Un paseo. Consigo agobiarme con el tema de la investigación. Eso fue antes del paseo. Me gusta la palabra. Investigación. Estoy solo en la casa y la palabra resuena en silencio. Si estuviera en una isla, igualmente podría investigar.

No me importan las definiciones exactas, las etiquetas a las que se debe ajustar el cuadro y no a la inversa. Lo pienso mientras oigo la sirena (¿ambulancia?, ¿Guardia civil?; no, Bomberos), que no sé de dónde viene, y me doy cuenta, aunque no tiene relación, de que hace un poco de frío y que el cielo está cubierto de nubes grises.
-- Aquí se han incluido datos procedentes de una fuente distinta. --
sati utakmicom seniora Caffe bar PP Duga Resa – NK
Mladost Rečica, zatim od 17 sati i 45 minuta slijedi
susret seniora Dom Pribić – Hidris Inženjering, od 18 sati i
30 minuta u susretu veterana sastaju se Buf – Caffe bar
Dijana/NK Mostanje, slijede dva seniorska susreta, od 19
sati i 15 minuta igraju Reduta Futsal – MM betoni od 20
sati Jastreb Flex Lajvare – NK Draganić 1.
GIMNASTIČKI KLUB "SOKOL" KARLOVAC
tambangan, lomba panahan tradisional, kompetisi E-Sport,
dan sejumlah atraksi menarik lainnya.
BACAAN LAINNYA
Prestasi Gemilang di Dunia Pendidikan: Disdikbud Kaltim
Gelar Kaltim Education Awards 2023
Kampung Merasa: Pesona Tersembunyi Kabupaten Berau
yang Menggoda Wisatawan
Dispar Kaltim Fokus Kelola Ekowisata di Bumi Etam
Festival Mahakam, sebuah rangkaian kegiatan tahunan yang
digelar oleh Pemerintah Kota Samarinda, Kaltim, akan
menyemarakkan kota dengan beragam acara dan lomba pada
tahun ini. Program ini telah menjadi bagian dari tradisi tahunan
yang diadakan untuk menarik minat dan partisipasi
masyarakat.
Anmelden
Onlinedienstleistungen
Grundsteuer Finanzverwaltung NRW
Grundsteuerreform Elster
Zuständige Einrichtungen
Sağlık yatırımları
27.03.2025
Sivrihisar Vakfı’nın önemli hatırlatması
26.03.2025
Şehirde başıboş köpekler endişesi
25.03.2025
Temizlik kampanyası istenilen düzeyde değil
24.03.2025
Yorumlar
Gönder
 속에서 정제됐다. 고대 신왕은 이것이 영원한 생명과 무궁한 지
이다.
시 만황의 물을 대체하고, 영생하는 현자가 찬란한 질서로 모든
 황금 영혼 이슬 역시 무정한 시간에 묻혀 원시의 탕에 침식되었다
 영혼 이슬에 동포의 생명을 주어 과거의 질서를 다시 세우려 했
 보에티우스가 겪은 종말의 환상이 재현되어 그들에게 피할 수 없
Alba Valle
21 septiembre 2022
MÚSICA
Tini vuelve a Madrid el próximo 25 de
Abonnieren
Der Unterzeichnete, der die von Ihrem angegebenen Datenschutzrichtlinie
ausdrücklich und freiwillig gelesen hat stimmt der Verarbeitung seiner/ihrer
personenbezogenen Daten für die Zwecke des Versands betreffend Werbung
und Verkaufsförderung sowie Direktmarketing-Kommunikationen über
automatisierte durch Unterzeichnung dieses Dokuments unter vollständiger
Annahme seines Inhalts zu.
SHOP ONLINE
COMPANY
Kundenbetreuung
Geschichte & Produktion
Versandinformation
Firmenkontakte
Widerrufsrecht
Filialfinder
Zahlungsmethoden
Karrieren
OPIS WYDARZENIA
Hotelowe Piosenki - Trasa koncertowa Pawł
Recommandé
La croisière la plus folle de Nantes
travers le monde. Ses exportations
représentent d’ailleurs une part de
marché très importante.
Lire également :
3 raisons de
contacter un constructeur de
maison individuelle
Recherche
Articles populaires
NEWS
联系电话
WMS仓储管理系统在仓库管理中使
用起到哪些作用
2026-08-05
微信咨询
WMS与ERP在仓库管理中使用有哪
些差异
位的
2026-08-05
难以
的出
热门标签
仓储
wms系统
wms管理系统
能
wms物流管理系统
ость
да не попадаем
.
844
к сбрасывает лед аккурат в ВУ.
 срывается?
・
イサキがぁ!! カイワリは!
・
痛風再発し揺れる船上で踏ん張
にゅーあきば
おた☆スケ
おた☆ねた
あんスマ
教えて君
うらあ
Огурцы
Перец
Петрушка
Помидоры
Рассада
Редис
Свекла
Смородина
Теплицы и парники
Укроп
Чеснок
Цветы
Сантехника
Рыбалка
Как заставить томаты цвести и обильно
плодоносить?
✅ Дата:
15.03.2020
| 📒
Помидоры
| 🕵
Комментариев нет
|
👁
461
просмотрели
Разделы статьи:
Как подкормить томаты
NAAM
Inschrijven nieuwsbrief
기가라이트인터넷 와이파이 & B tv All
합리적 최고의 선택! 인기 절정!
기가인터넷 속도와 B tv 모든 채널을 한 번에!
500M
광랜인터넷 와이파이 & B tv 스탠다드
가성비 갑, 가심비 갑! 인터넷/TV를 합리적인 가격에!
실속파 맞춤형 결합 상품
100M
La identidad nominal de la autoficción no me sirve tanto como el conjunto de significados y referencias, todo ese conglomerado fáctico que apunta a la identidad, y antes que nada a la subjetividad. Autoficción. Ficción de un autós, de un self, mejor y antes que ficción de un autor. Una ficción es una figura, una imagen. Cualquier concepto empieza por serlo, y cualquier realidad también, por lo mismo que en cualquier proposición se encuentra ya una interpretación. No me hace falta la referencia, sino la posibilidad de la referencia. Basta con que el lenguaje construya un cuadro del mundo. Si el texto se vende como novela, yo no necesito más. Entre la memoria autobiográfica y la novela autobiográfica de personaje totalmente inventado hay todo un continuo: se ven los extremos, no se ven las transiciones. No existe una solución de continuidad, un aquí sí y un aquí ya no. La adscripción genérica consiste en una atribución genérica, es puramente aproximativa.

Investigo que investigo. Me aplico el bisturí: señalo el sujeto que dice interesarse en una objetividad exterior. Finjo.